With the aim of protecting residential tenants from eviction, the period of notice to be given by landlords before commencing possession proceedings for certain residential tenancies was first extended to three months. Those changes were initially intended to apply for a ‘relevant period’ between 26 March 2020 and 30 September 2020. This period has recently been extended until 31 March, however.
A landlord may apply to the court for a possession order against a tenant who has an assured shorthold tenancy (AST) using a Section 21 or Section 8 Housing Act 1988 notice, or both.
A Section 21 notice is used to evict a tenant either after a fixed term tenancy under a written agreement ends or during a tenancy with no fixed end date – known as a ‘periodic’ tenancy.

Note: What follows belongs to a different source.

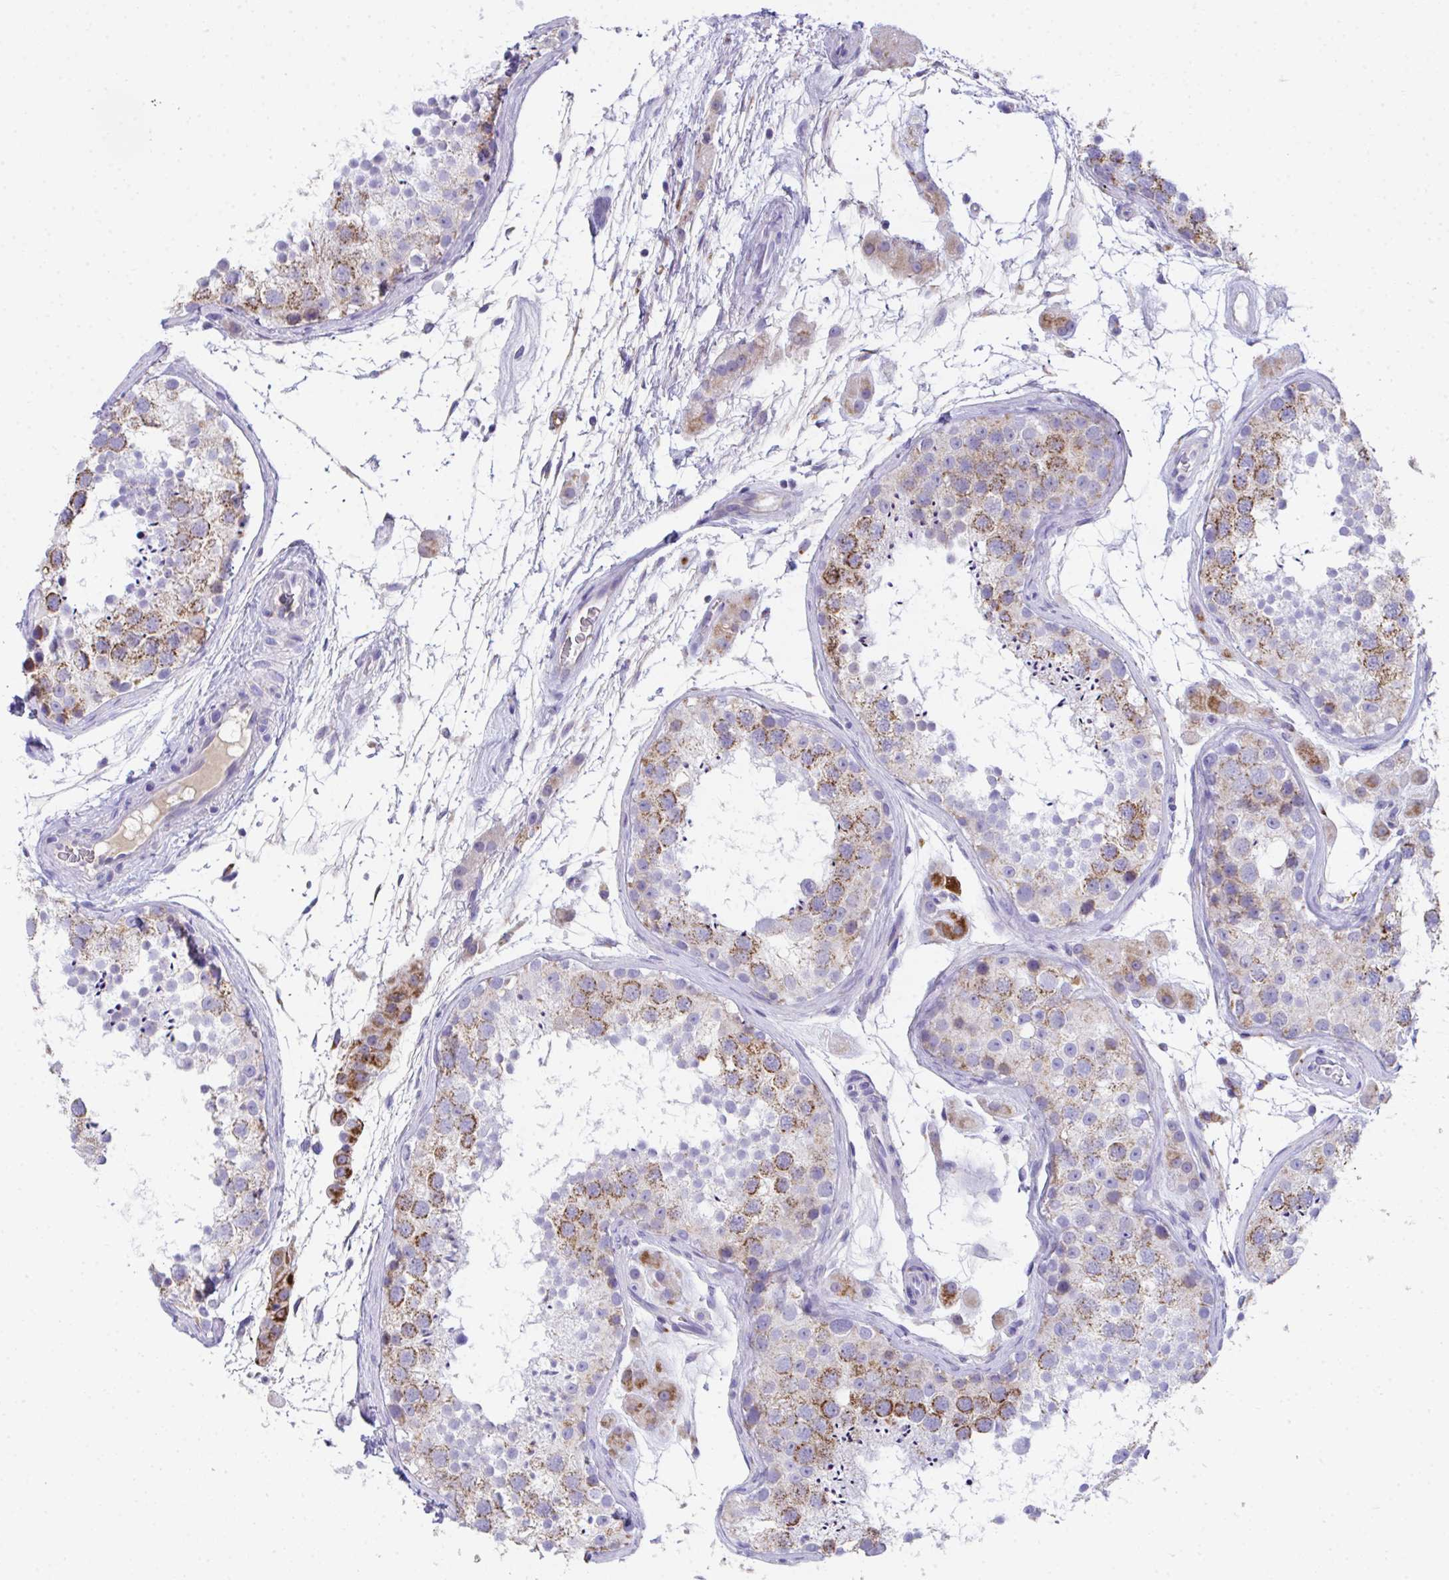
{"staining": {"intensity": "moderate", "quantity": "25%-75%", "location": "cytoplasmic/membranous"}, "tissue": "testis", "cell_type": "Cells in seminiferous ducts", "image_type": "normal", "snomed": [{"axis": "morphology", "description": "Normal tissue, NOS"}, {"axis": "topography", "description": "Testis"}], "caption": "Testis stained with DAB (3,3'-diaminobenzidine) IHC displays medium levels of moderate cytoplasmic/membranous positivity in about 25%-75% of cells in seminiferous ducts.", "gene": "COA5", "patient": {"sex": "male", "age": 41}}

The Section 8 route is used usually where the tenant has defaulted on the terms of their AST, most commonly if they are in arrears, but such a notice may be served where any of the statutory grounds at Schedule 2 of the Housing Act 1988 are engaged.
The Coronavirus Act contained powers for the further extension of notice periods to a six month maximum through further regulations made by relevant national authorities. England has now introduced further regulations under these provisions which took effect on 29 August 2020.
The effect of these changes, in summary, is that landlords must now give six months’ notice under Section 21 before commencing possession proceedings whereas the period of validity of the notice was extended ten months (previously six) from the date on which the notice was given.
Similarly, the period of notice to be given by way of a Section 8 notice has generally also been increased to six months before possession proceedings can be brought, save for several important exceptions where the following shorter notice periods will apply:
- Four weeks, where at least six months’ rent is unpaid at the time the notice is served.
- Three months, where the grounds for eviction relate to the tenant’s immigration status or the tenancy is an assured tenancy or AST and possession is sought following the death of the former tenant.
- Immediately after service of the notice where the landlord relies on ground 14 (nuisance, annoyance, illegal or immoral user).
- Two weeks where the landlord relies on grounds 14A (domestic violence where the landlord is a social or charitable housing landlord), 14ZA (riot conviction) or 17 (landlord induced to grant tenancy by false statement).
- Four weeks/one month if the landlord relies on ground 7A (certain criminal convictions, and breaches of injunctions or closure orders under the Anti-social Behaviour, Crime and Policing Act 2014).
Landlords must also have regard for the procedural changes introduced through a new practice direction as part of the Civil Procedure Rules (CPR).
Practice Direction 51Z first imposed a stay on most proceedings for possession brought under CPR 55 and proceedings seeking to enforce an order for possession by a warrant, until 25 June 2020. The stay was then extended from 25 June 2020 until 23 August 2020 and subsequently extended again at the eleventh hour until 20 September 2020.
All landlords whose possession proceedings were stayed will be required to file and serve a “reactivation notice” confirming that they wish the case to be listed, relisted, heard or referred. Further, when the stay is lifted, all new possession proceedings brought by landlords will require them to:
(a) bring to the hearing two copies of a notice
- in a claim to which the Pre-Action Protocol for Possession Claims by Social Landlords is applicable, confirming that they have complied with that Pre-Action Protocol and detailing how they have done so; and
- in all claims, setting out what knowledge that party has as to the effect of the Coronavirus pandemic on the tenant and their dependents; and
(b) serve on the tenant not less than 14 days prior to the hearing the notices referred to above.
As the end of the stay approaches (subject to any further extensions which may be implemented) many landlords that chose to serve notice during the period from 26 March will need to concern themselves with additional requirements as well as navigating new procedural steps. It is of particular importance that landlords have served notice in the correct prescribed form, as failing to do so, or simply giving insufficient notice, remain common pitfalls that will render any notice invalid and any subsequent proceedings brought in reliance on such a notice will inevitably be a significant waste of time and costs.